■ WHAT IS BEING ASKED
Copy every line of the listing below verbatim, omitting the pictures.

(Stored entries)

▽

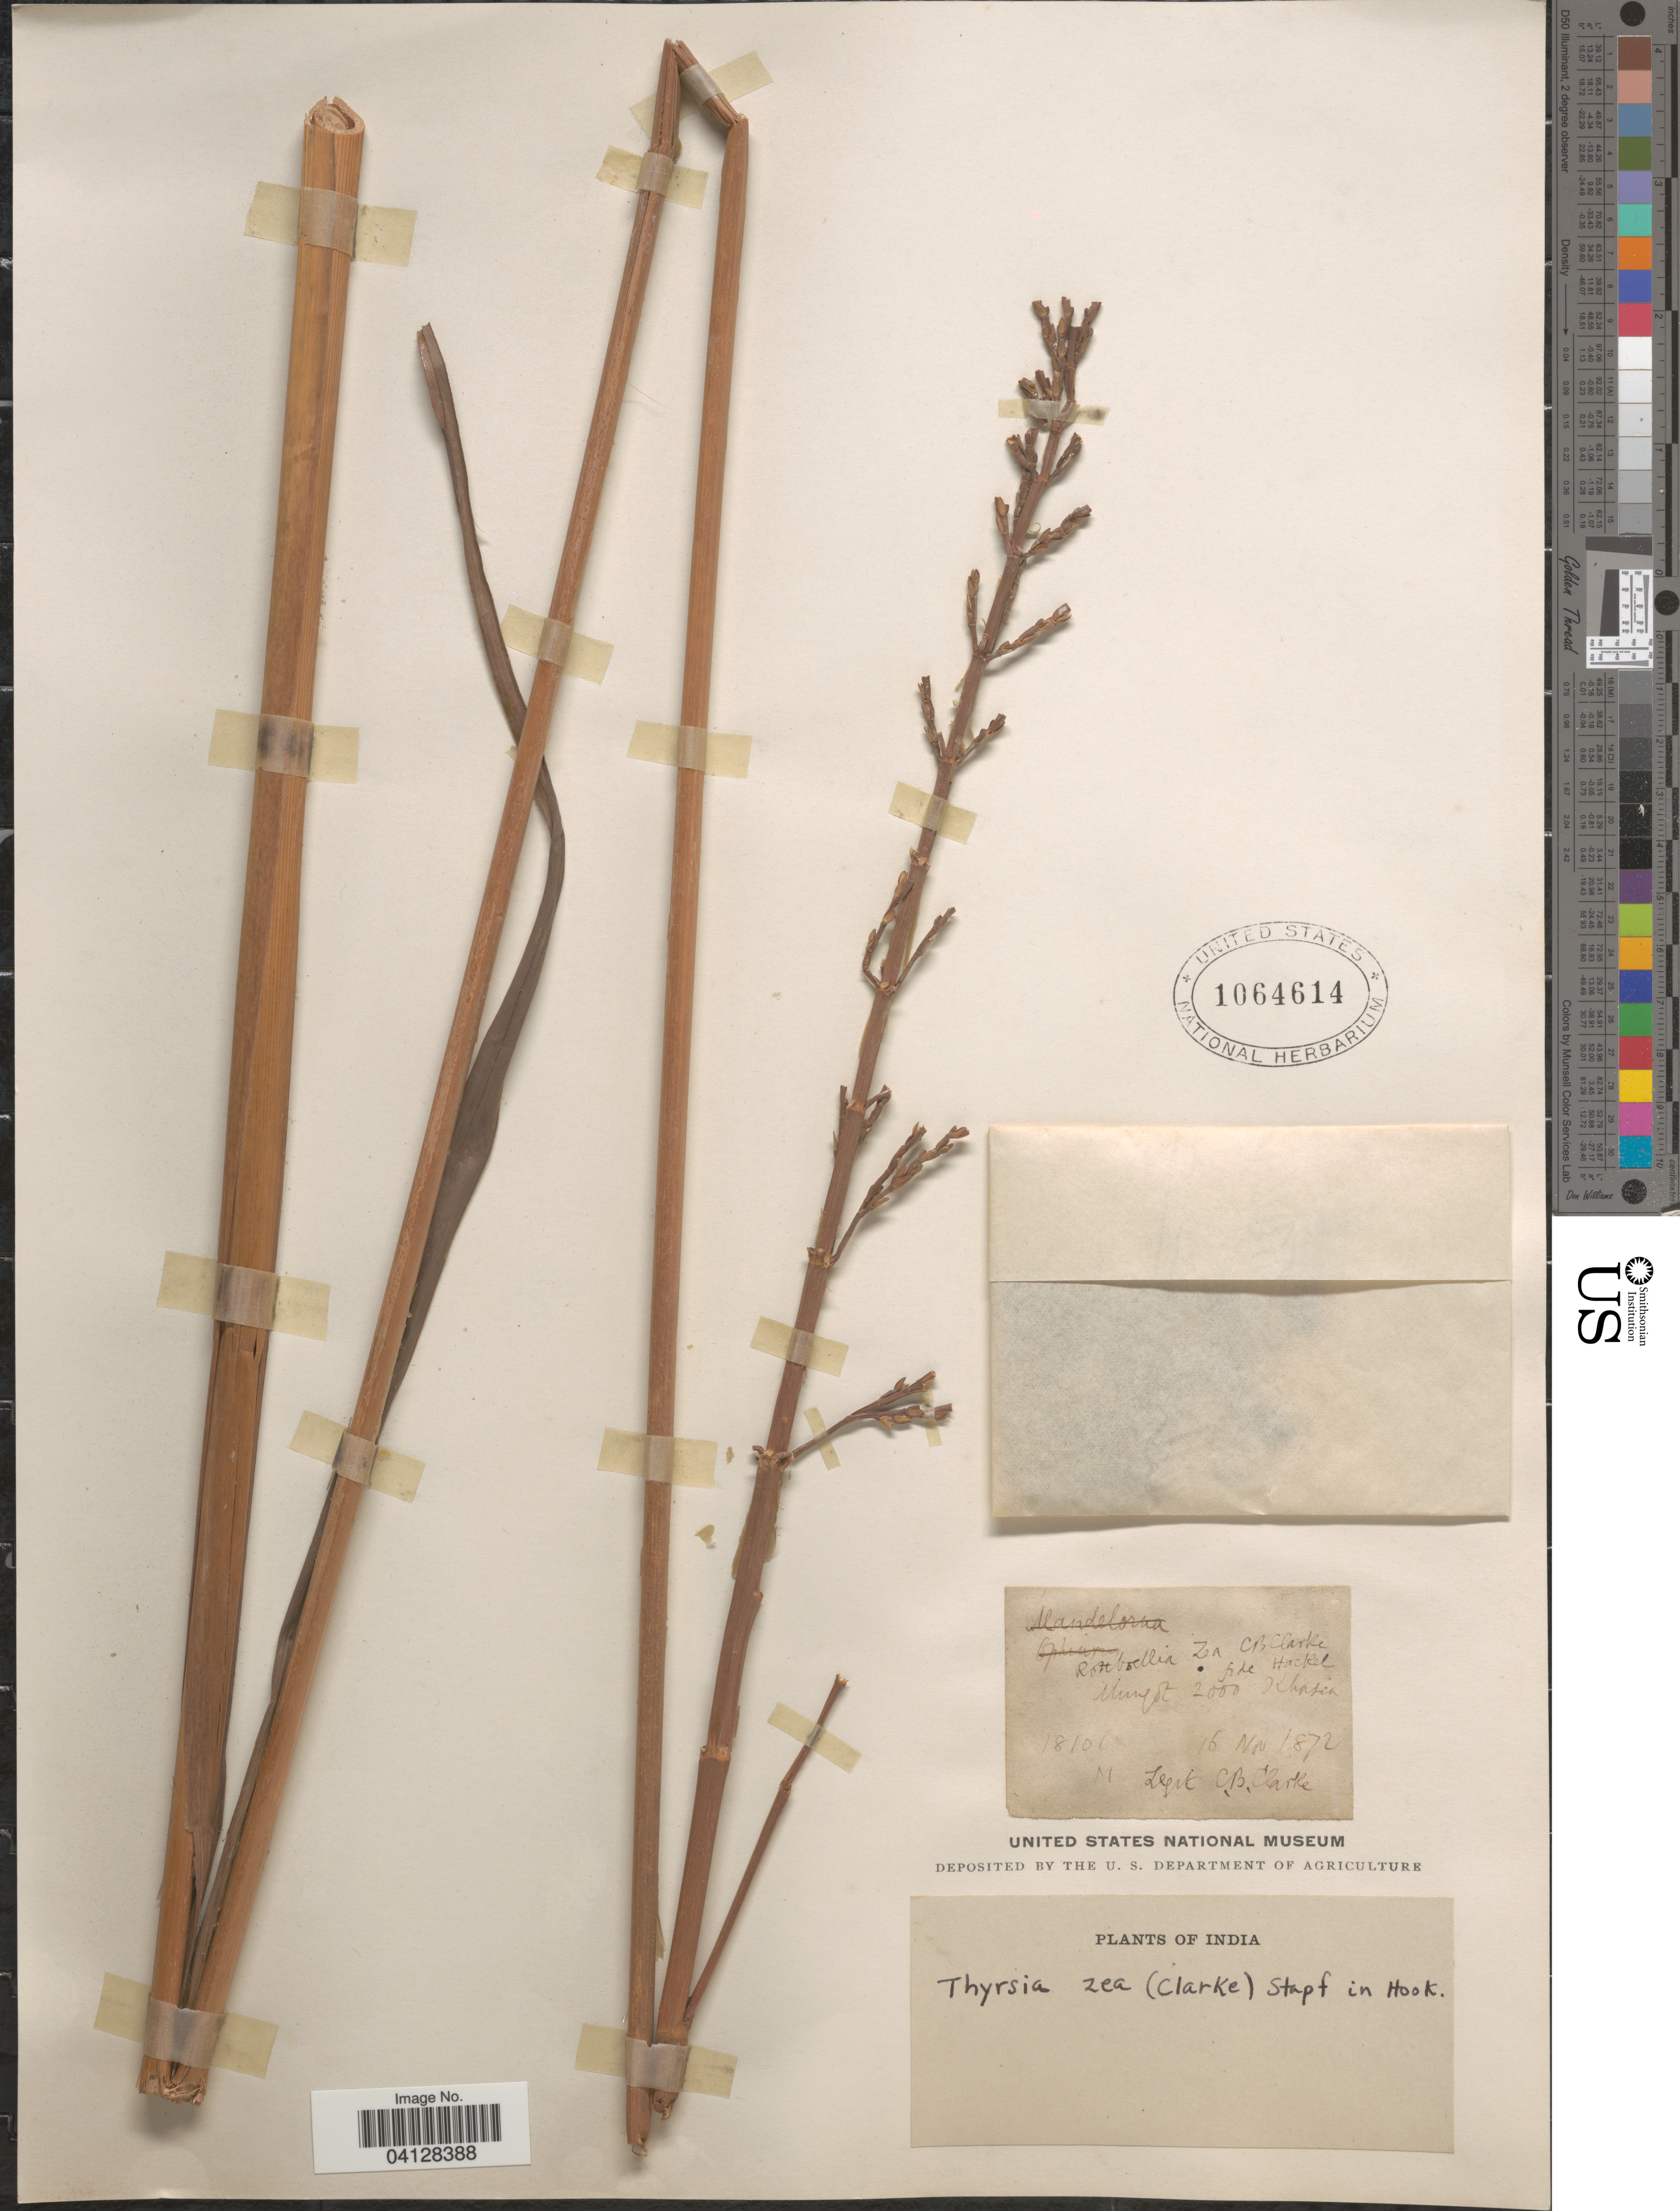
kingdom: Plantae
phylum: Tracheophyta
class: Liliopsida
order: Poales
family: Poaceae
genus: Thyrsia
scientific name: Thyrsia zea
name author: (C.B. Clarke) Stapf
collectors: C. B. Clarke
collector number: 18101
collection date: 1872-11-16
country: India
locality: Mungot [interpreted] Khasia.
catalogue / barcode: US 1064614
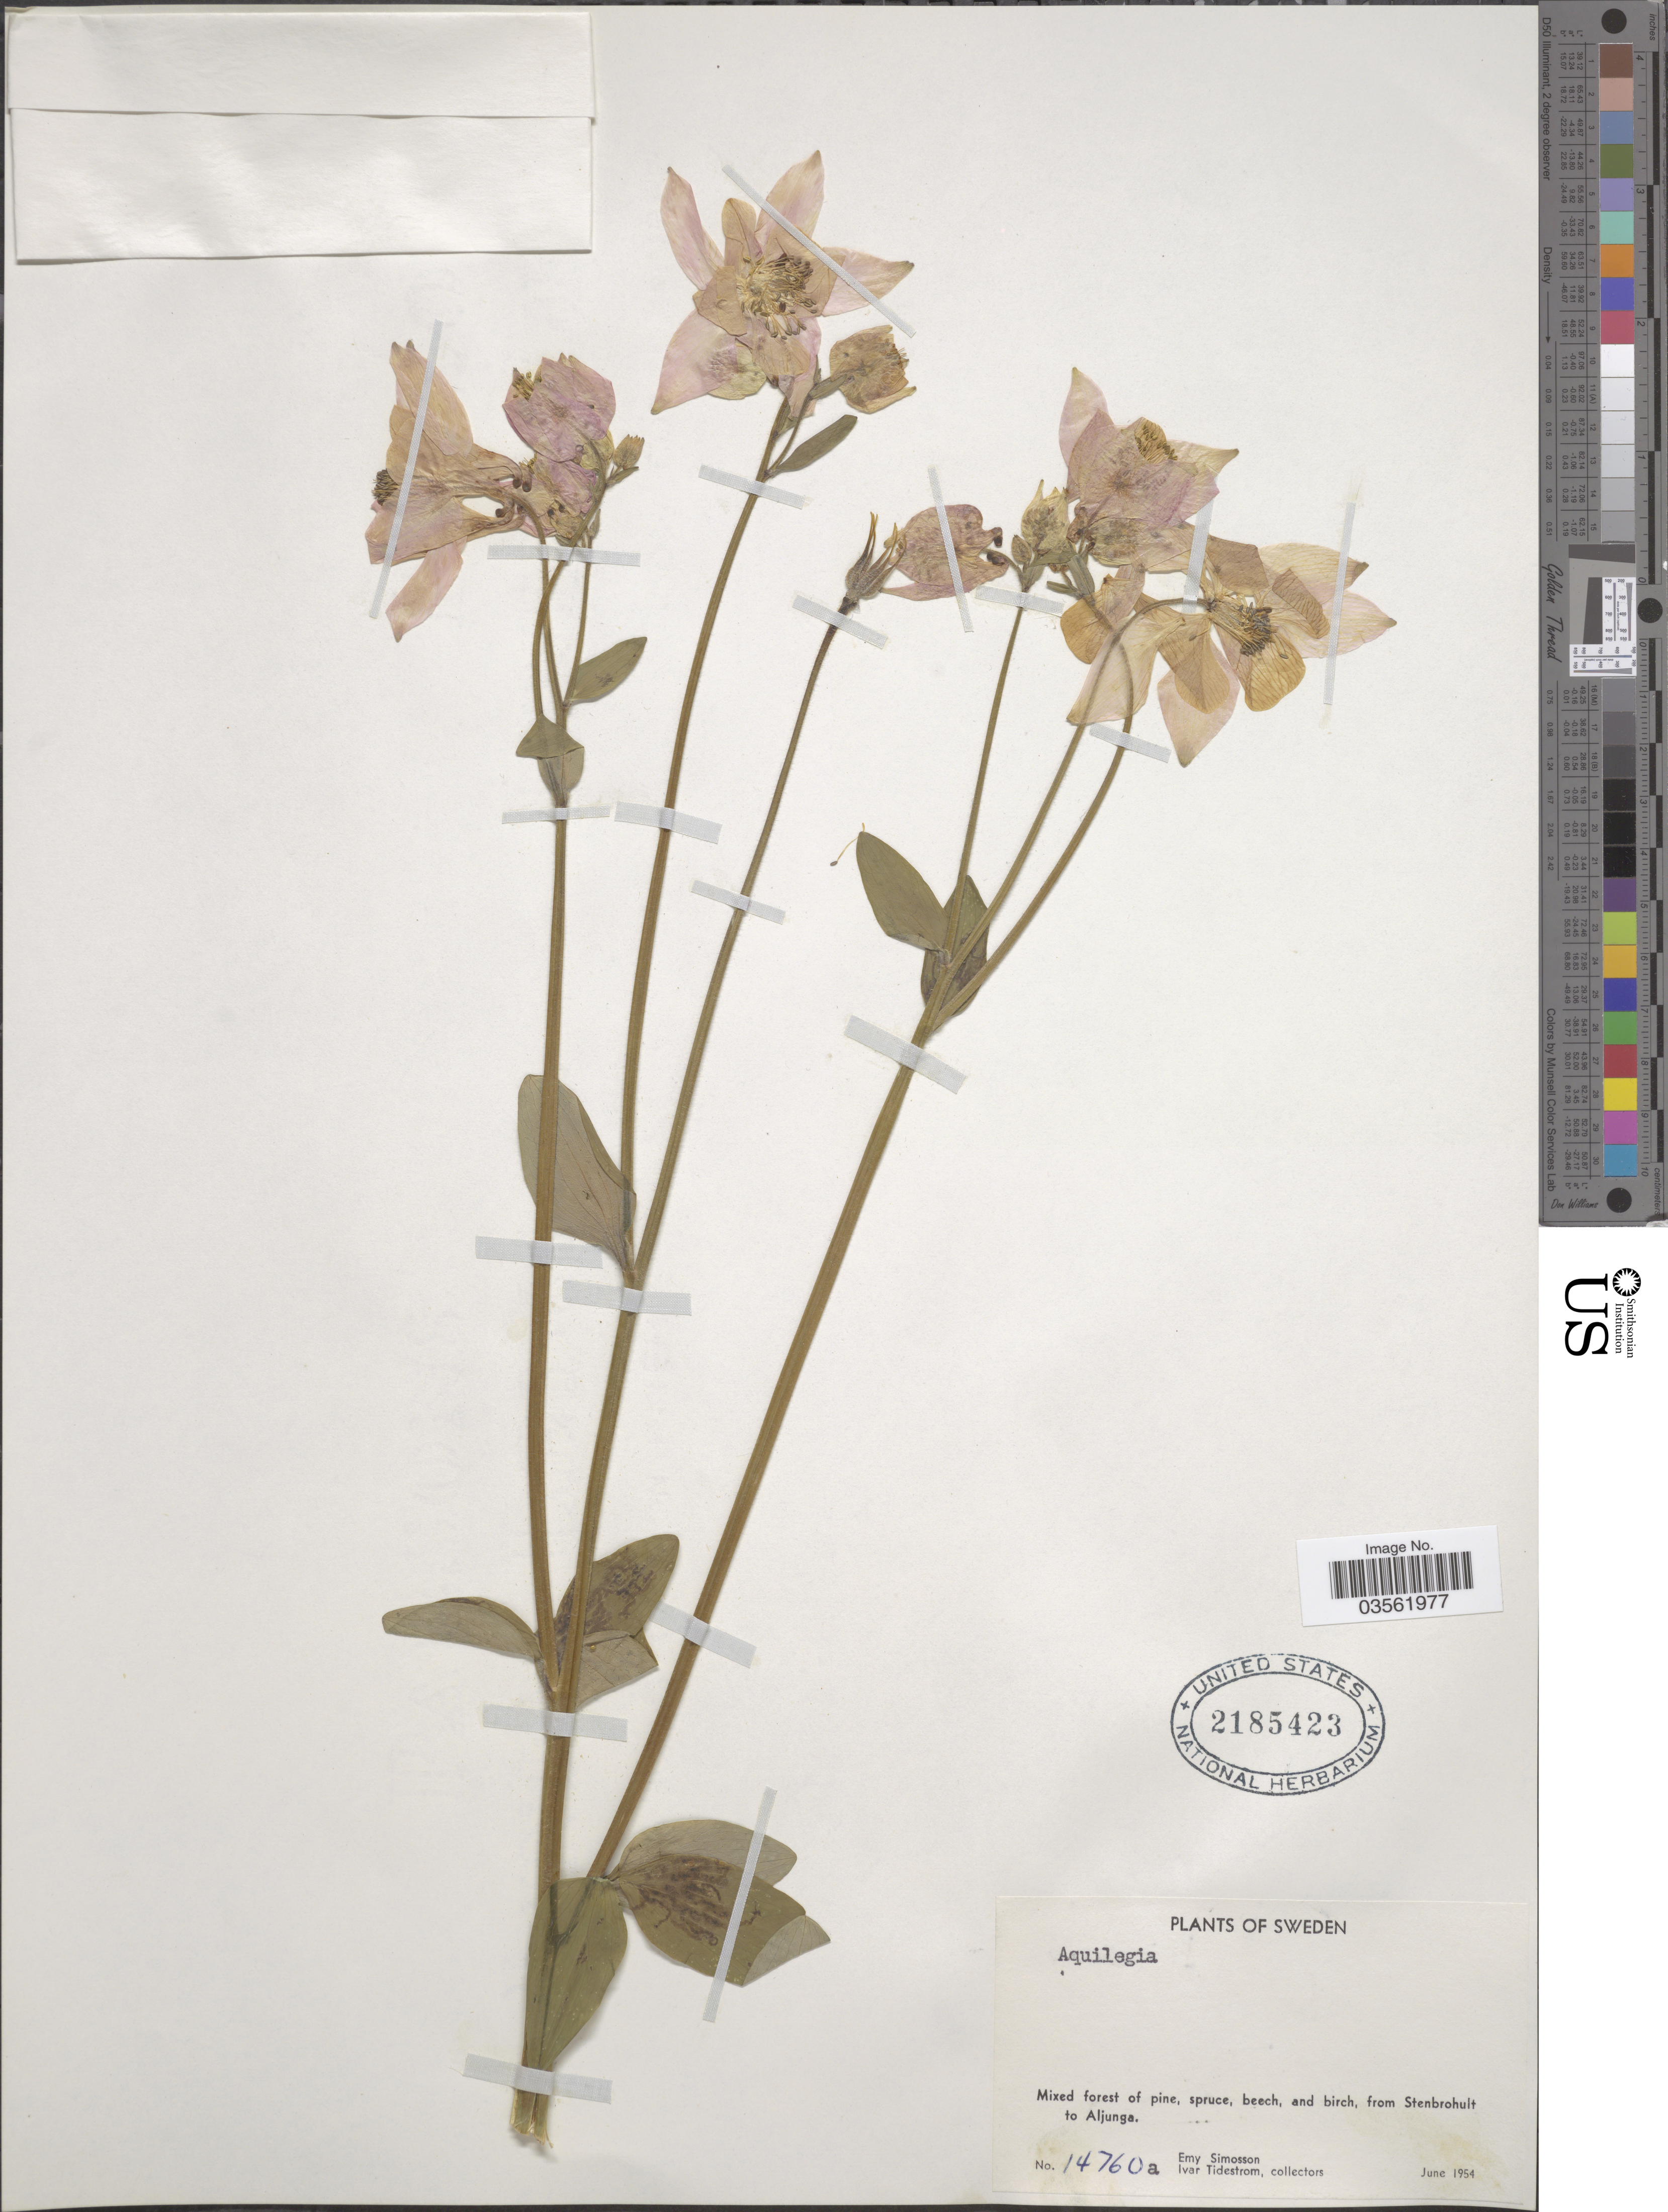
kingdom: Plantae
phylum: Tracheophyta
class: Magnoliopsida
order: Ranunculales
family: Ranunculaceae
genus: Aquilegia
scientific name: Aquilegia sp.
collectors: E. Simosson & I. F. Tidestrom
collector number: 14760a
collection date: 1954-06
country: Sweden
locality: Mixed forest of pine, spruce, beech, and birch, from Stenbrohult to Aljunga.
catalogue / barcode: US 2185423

△

■ EXERCISE RESULT
kingdom: Plantae
phylum: Tracheophyta
class: Liliopsida
order: Poales
family: Poaceae
genus: Thyrsia
scientific name: Thyrsia zea
name author: (C.B. Clarke) Stapf
collectors: C. B. Clarke
collector number: 18101
collection date: 1872-11-16
country: India
locality: Mungot [interpreted] Khasia.
catalogue / barcode: US 1064614
kingdom: Plantae
phylum: Tracheophyta
class: Magnoliopsida
order: Ranunculales
family: Ranunculaceae
genus: Aquilegia
scientific name: Aquilegia sp.
collectors: E. Simosson & I. F. Tidestrom
collector number: 14760a
collection date: 1954-06
country: Sweden
locality: Mixed forest of pine, spruce, beech, and birch, from Stenbrohult to Aljunga.
catalogue / barcode: US 2185423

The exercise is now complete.